- _Collected data entries_
···
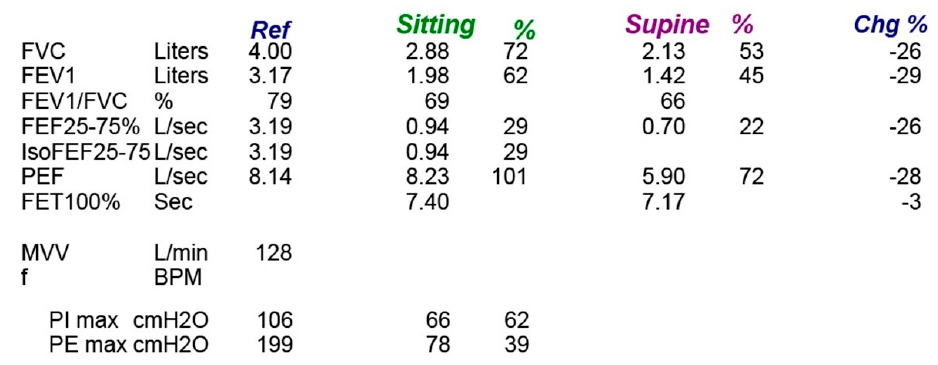
Figure 5. Spirometry of patient with bilateral diaphragmatic palsy showing significant drop of lung functions on supine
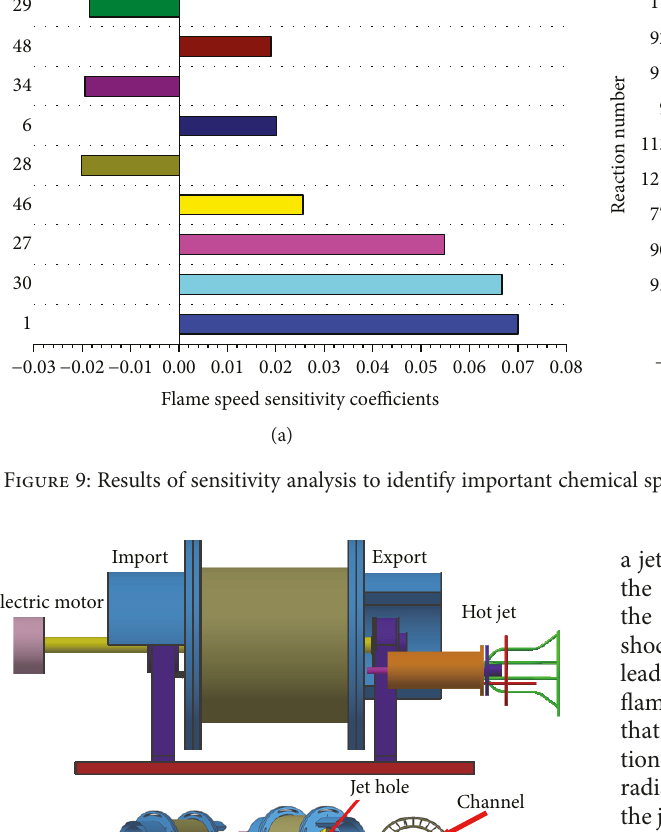
Figure 10: The physical model of full-scale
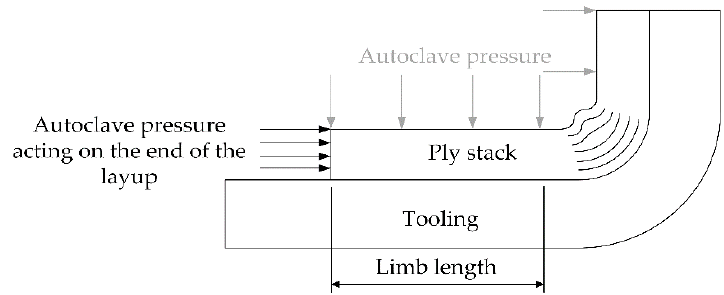
Figure 10. Fiber waviness due to autoclave pressure acting on the end of the layup.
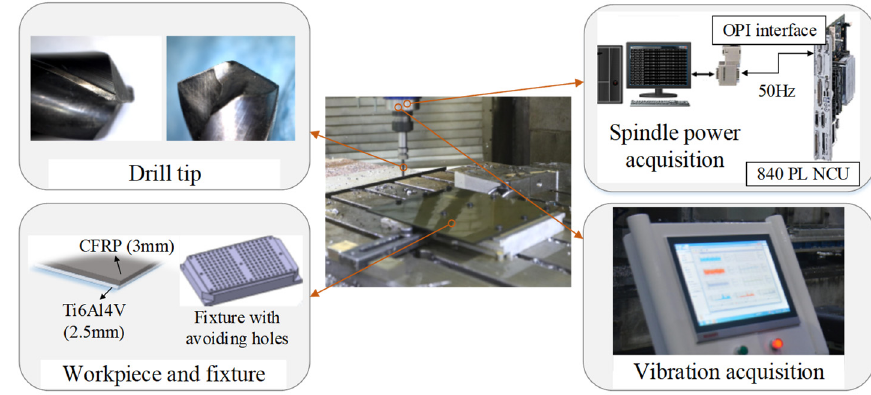
Figure 7. Experimental set-up. Table 1. Geometric parameters of drill bit.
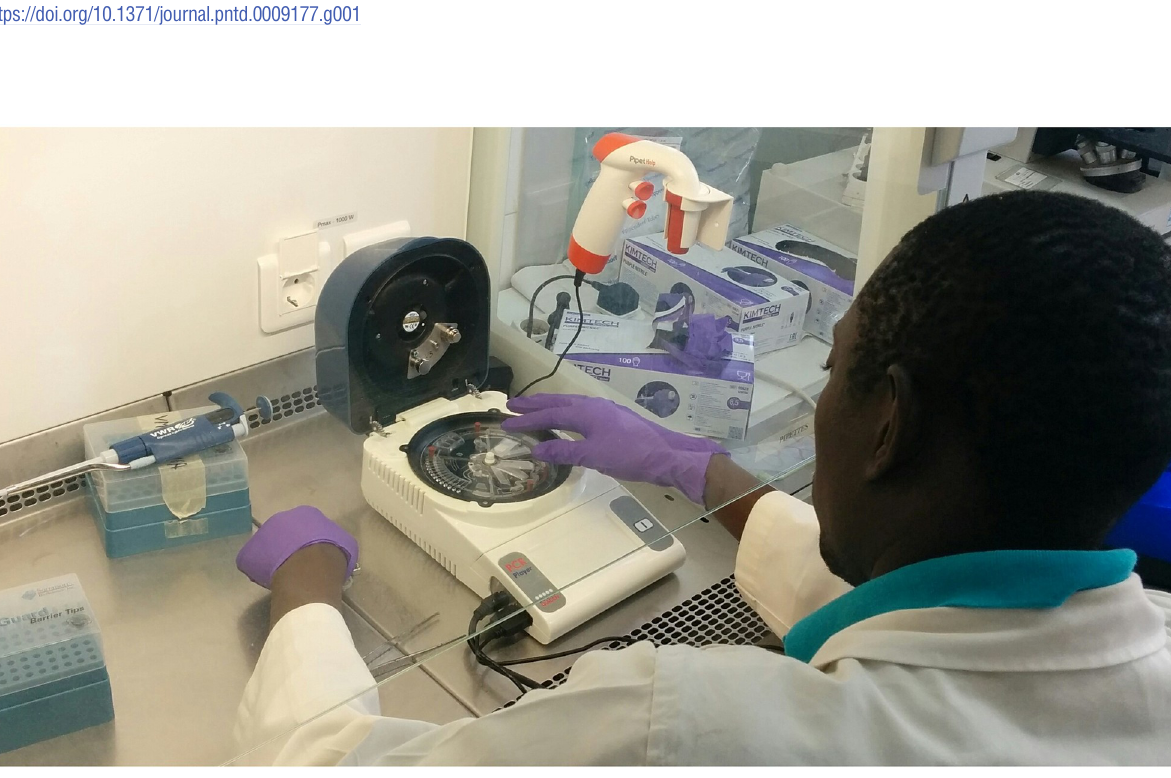
PLOS NeglectedTropical Diseases | https://doi.org/10.1371/journal.pntd.0009177 February 25, 2021 7 /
···
- _REQUIRED ACTION_
What is needed is a word-for-word copy of the data above, free of any images.

- _SOLVED EXERCISE_
Figure 5. Spirometry of patient with bilateral diaphragmatic palsy showing significant drop of lung functions on supine
Figure 10: The physical model of full-scale
Figure 10. Fiber waviness due to autoclave pressure acting on the end of the layup.
Figure 7. Experimental set-up. Table 1. Geometric parameters of drill bit.
PLOS NeglectedTropical Diseases | https://doi.org/10.1371/journal.pntd.0009177 February 25, 2021 7 /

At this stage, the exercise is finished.